You can find the rows that have NaN for all elements, and replace them with the rows of the other dataframe using:
# find the indices that are all NaN
na_indices = df_country1.index[df_country1.isnull().all(axis=1)]
# replace those indices with the values of the other dataframe
df_country1.loc[na_indices,:] = df_country2.loc[na_indices,:]
This assumes that the data frames are the same shape and you want to match on the missing rows.
I will join the two dataframes:
data_complete=pd.merge(df_country1.dropna(),df_country2,on=['Country','Capital','Population'],how='outer')
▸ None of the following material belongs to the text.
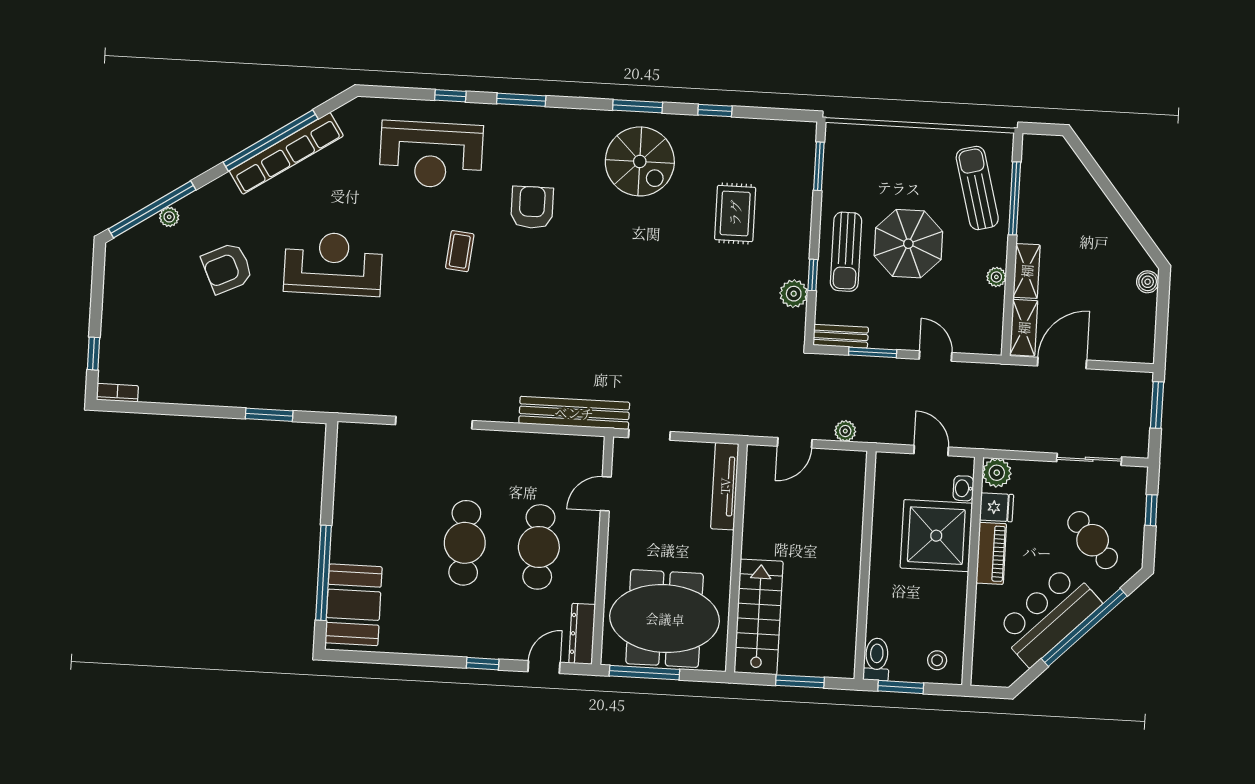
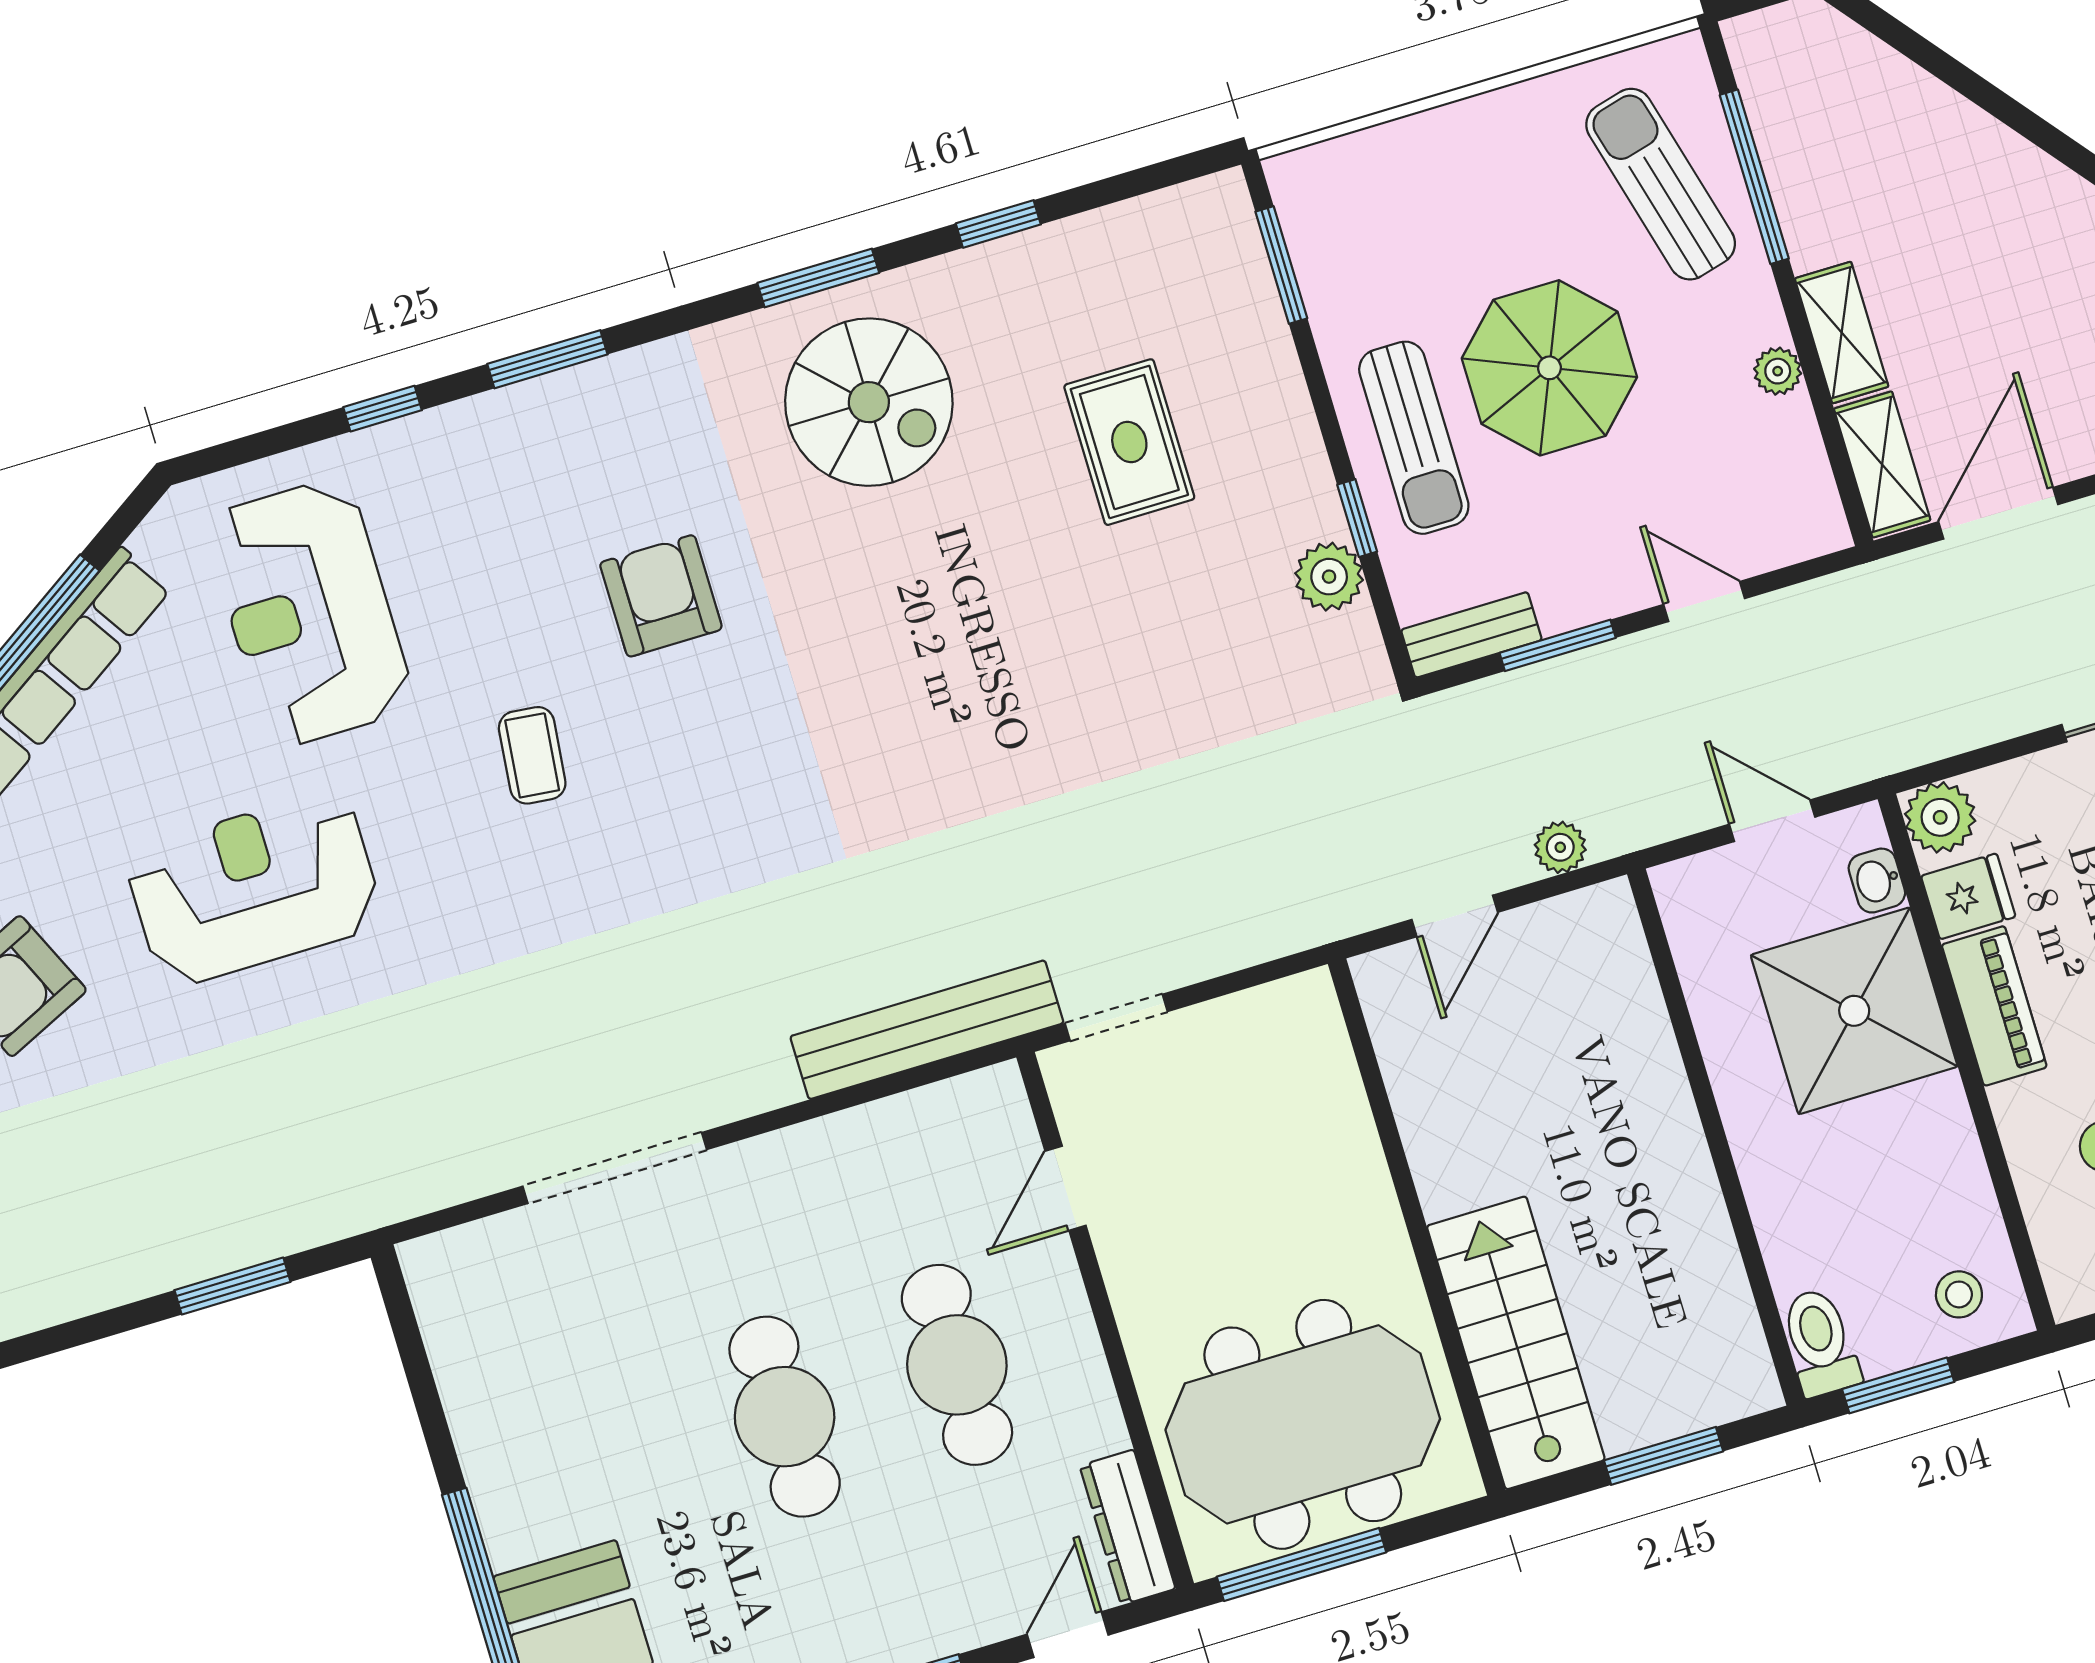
reception desk: (431, 155) -> (309, 613), moved, turned 90
tv unit: (725, 486) -> (1331, 1073), removed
You can combine them using append, drop any duplicates (rows that were in both data frames), and then remove all the indices where the values are NaN:
#combine into one data frame with unique values
df_country = df_country1.append(df_country2,ignore_index=True).drop_duplicates()
#filter out NaN rows
df_country = df_country.drop(df_country.index[df_country.isnull().all(axis=1)])
The ignore_index flag in append gives each line unique indexes so that when you search for the indexes with NaN rows and it returns 0 you don't end up deleting the 0 index row from df_country2.